• Problem to work on
Beginning with the line of the entries below that holds "Direct worked for" and ending with the line that holds "in 1997, and G3 became a Yamaha Boat Company.", transcribe each line exactly as written. Pictures stay out.
# # # #
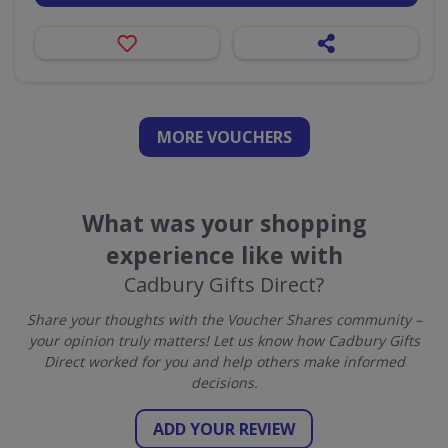
MORE VOUCHERS
What was your shopping
experience like with
Cadbury Gifts Direct?
Share your thoughts with the Voucher Shares community –
your opinion truly matters! Let us know how Cadbury Gifts
Direct worked for you and help others make informed
decisions.
ADD YOUR REVIEW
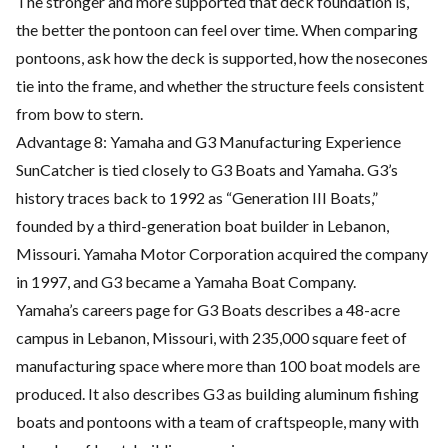
The stronger and more supported that deck foundation is,
the better the pontoon can feel over time. When comparing
pontoons, ask how the deck is supported, how the nosecones
tie into the frame, and whether the structure feels consistent
from bow to stern.
Advantage 8: Yamaha and G3 Manufacturing Experience
SunCatcher is tied closely to G3 Boats and Yamaha. G3’s
history traces back to 1992 as “Generation III Boats,”
founded by a third-generation boat builder in Lebanon,
Missouri. Yamaha Motor Corporation acquired the company
in 1997, and G3 became a Yamaha Boat Company.
Yamaha’s careers page for G3 Boats describes a 48-acre
campus in Lebanon, Missouri, with 235,000 square feet of
manufacturing space where more than 100 boat models are
produced. It also describes G3 as building aluminum fishing
boats and pontoons with a team of craftspeople, many with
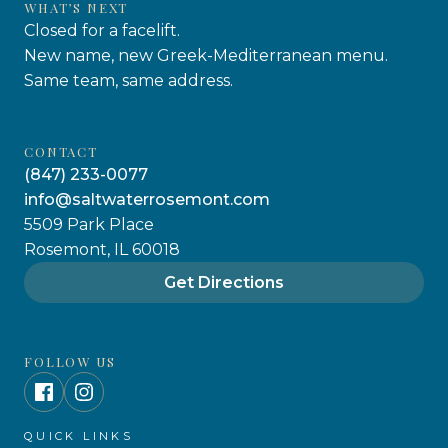
WHAT’S NEXT
Closed for a facelift.
New name, new Greek-Mediterranean menu.
Same team, same address.
CONTACT
(847) 233-0077
info@saltwaterrosemont.com
5509 Park Place
Rosemont, IL 60018
Get Directions
FOLLOW US
QUICK LINKS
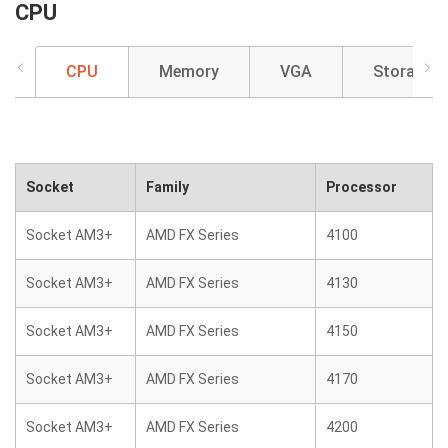
CPU
CPU
Memory
VGA
Storage
Socket
Family
Processor
Socket AM3+
AMD FX Series
4100
Socket AM3+
AMD FX Series
4130
Socket AM3+
AMD FX Series
4150
Socket AM3+
AMD FX Series
4170
Socket AM3+
AMD FX Series
4200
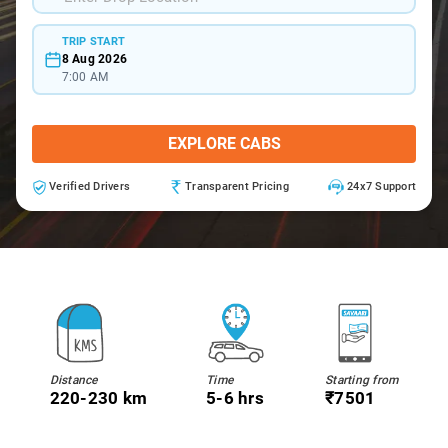
TRIP START
8 Aug 2026
7:00 AM
EXPLORE CABS
Verified Drivers
Transparent Pricing
24x7 Support
Distance
Time
Starting from
220-230 km
5-6 hrs
₹7501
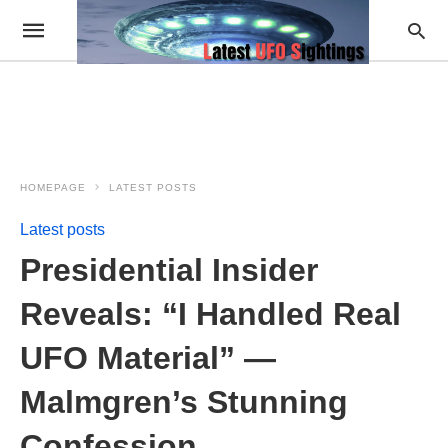
HOMEPAGE
LATEST POSTS
Latest posts
Presidential Insider
Reveals: “I Handled Real
UFO Material” —
Malmgren’s Stunning
Confession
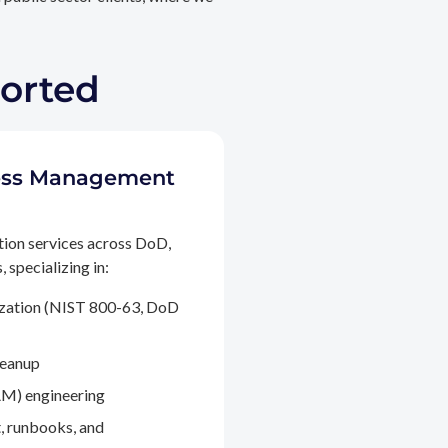
ported
ccess Management
tion services across DoD,
 specializing in:
ization (NIST 800-63, DoD
leanup
M) engineering
, runbooks, and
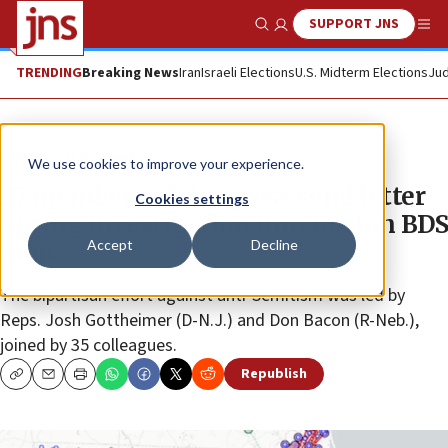
SUPPORT JNS
Show Search
Me
TRENDING
Breaking News
Iran
Israeli Elections
U.S. Midterm Elections
Jud
News
U.S. News
We use cookies to improve your experience.
37 members of Congress send letter
Cookies settings
urging investigation into Boston BDS
Accept
Decline
map
The bipartisan effort against anti-Semitism was led by
Reps. Josh Gottheimer (D-N.J.) and Don Bacon (R-Neb.),
joined by 35 colleagues.
Republish
Copy
Email
Print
# # # #
• Output of the exercise
Direct worked for you and help others make informed
decisions.
ADD YOUR REVIEW
The stronger and more supported that deck foundation is,
the better the pontoon can feel over time. When comparing
pontoons, ask how the deck is supported, how the nosecones
tie into the frame, and whether the structure feels consistent
from bow to stern.
Advantage 8: Yamaha and G3 Manufacturing Experience
SunCatcher is tied closely to G3 Boats and Yamaha. G3’s
history traces back to 1992 as “Generation III Boats,”
founded by a third-generation boat builder in Lebanon,
Missouri. Yamaha Motor Corporation acquired the company
in 1997, and G3 became a Yamaha Boat Company.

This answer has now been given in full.